*** Opening of Exercise input ***

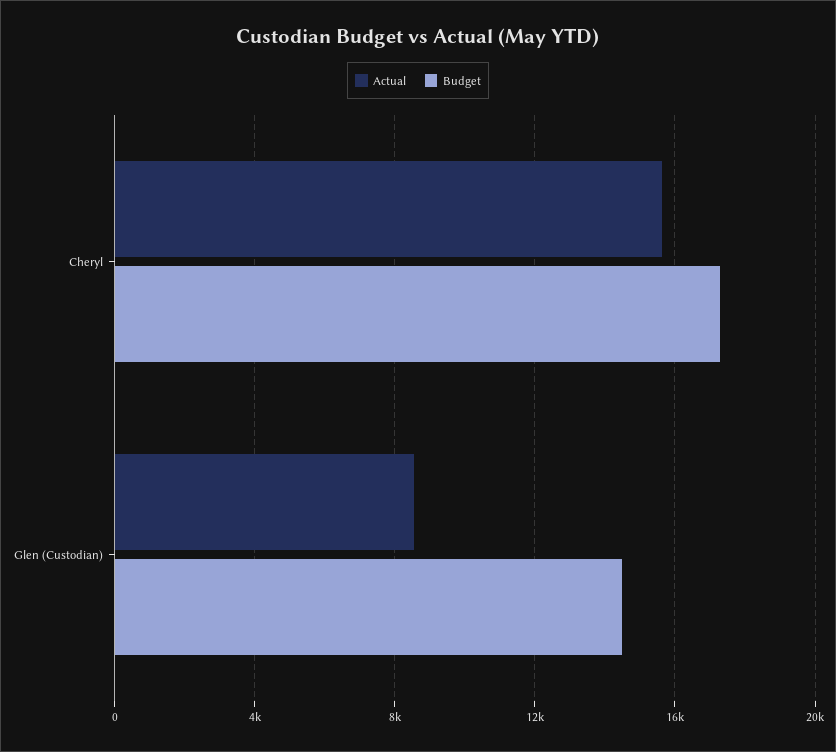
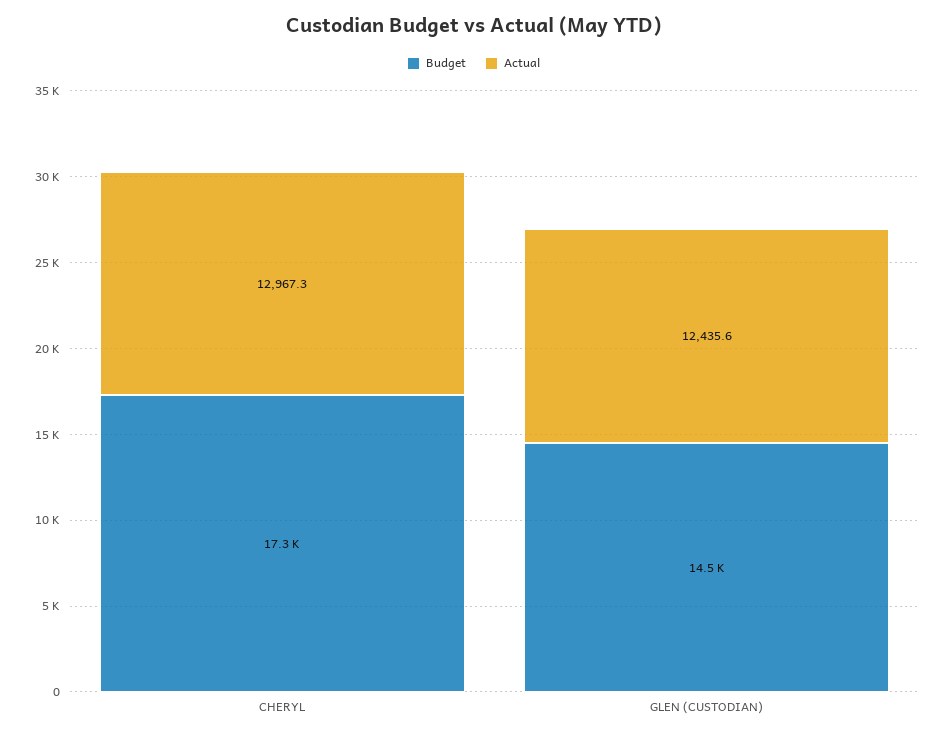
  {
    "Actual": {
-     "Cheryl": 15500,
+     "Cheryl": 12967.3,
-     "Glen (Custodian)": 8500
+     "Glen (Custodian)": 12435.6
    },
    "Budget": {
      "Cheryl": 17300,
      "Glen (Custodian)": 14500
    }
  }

*** Close of Exercise input ***

■ What you should do: Your copy should match the records above exactly, except that it contains no pictures.

■ Result:
  {
    "Actual": {
-     "Cheryl": 15500,
+     "Cheryl": 12967.3,
-     "Glen (Custodian)": 8500
+     "Glen (Custodian)": 12435.6
    },
    "Budget": {
      "Cheryl": 17300,
      "Glen (Custodian)": 14500
    }
  }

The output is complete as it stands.